For this reason the good is preferred to every intimate relationship. There is no intimate relationship between me and my father, but there is between me and the good. "Are you so hard-hearted?" Yes, for such is my nature; and this is the coin which God has given me. For this reason, if the good is something different from the beautiful and the just, both father is gone, and brother and country, and everything. But shall I overlook my own good, in order that you may have it, and shall I give it up to you? Why? "I am your father." But you are not my good. "I am your brother." But you are not my good. But if we place the good in a right determination of the will, the very observance of the relations of life is good, and accordingly he who gives up any external things obtains that which is good. Your father takes away your property. But he does not injure you. Your brother will have the greater part of the estate in land. Let him have as much as he chooses. Will he then have a greater share of modesty, of fidelity, of brotherly affection? For who will eject you from this possession? Not even Zeus, for neither has he chosen to do so; but he has made this in my own power, and he has given it to me just as he possessed it himself, free from hindrance, compulsion, and impediment. When then the coin which another uses is a different coin, if a man presents this coin, he receives that which is sold for it. Suppose that there comes into the province a thievish proconsul, what coin does he use? Silver coin. Show it to him, and carry off what you please. Suppose one comes who is an adulterer: what coin does he use? Little girls. "Take," a man says, "the coin, and sell me the small thing." "Give," says the seller, "and buy." Another is eager to possess boys. Give him the coin, and receive what you wish. Another is fond of hunting: give him a fine nag or a dog.
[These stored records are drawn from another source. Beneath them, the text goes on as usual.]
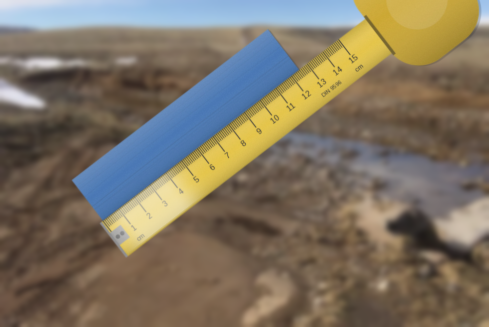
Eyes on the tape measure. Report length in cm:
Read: 12.5 cm
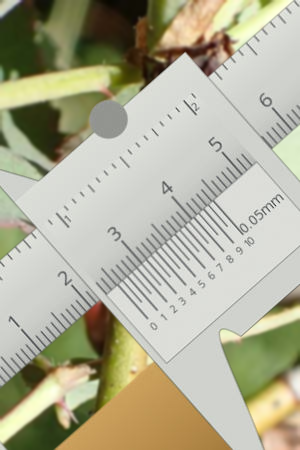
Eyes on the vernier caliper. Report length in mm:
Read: 25.2 mm
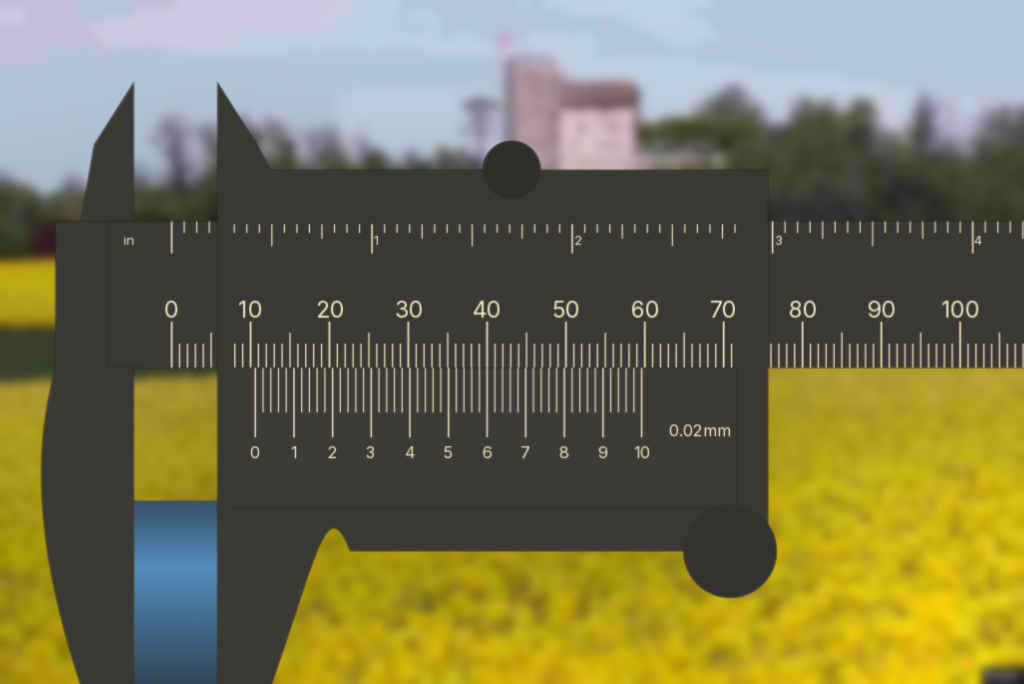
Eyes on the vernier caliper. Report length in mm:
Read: 10.6 mm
Though he groans and laments, he will sell for it that which you want. For another compels him from within, he who has fixed this coin.
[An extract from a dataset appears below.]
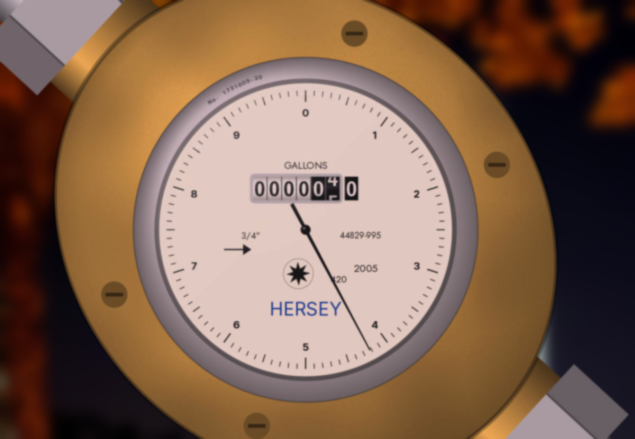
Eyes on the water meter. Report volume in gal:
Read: 44.2 gal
Against this kind of thing chiefly a man should exercise himself. As soon as you go out in the morning, examine every man whom you see, every man whom you hear; answer as to a question, "What have you seen?" A handsome man or woman? Apply the rule: Is this independent of the will, or dependent? Independent. Take it away. What have you seen? A man lamenting over the death of a child. Apply the rule. Death is a thing independent of the will. Take it away. Has the proconsul met you? Apply the rule. What kind of thing is a proconsul's office? Independent of the will, or dependent on it? Independent. Take this away also: it does not stand examination: cast it away: it is nothing to you.

If we practiced this and exercised ourselves in it daily from morning to night, something indeed would be done. But now we are forthwith caught half-asleep by every appearance, and it is only, if ever, that in the school we are roused a little. Then when we go out, if we see a man lamenting, we say, "He is undone." If we see a consul, we say, "He is happy." If we see an exiled man, we say, "He is miserable." If we see a poor man, we say, "He is wretched: he has nothing to eat."
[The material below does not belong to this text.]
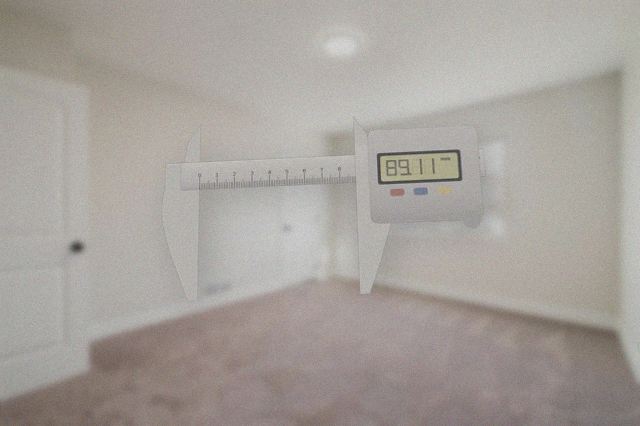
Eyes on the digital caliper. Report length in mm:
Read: 89.11 mm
We ought then to eradicate these bad opinions, and to this end we should direct all our efforts. For what is weeping and lamenting? Opinion. What is bad fortune? Opinion. What is civil sedition, what is divided opinion, what is blame, what is accusation, what is impiety, what is trifling? All these things are opinions, and nothing more, and opinions about things independent of the will, as if they were good and bad. Let a man transfer these opinions to things dependent on the will, and I engage for him that he will be firm and constant, whatever may be the state of things around him. Such as is a dish of water, such is the soul. Such as is the ray of light which falls on the water, such are the appearances. When the water is moved, the ray also seems to be moved, yet it is not moved. And when, then, a man is seized with giddiness, it is not the arts and the virtues which are confounded, but the spirit on which they are impressed; but if the spirit be restored to its settled state, those things also are restored.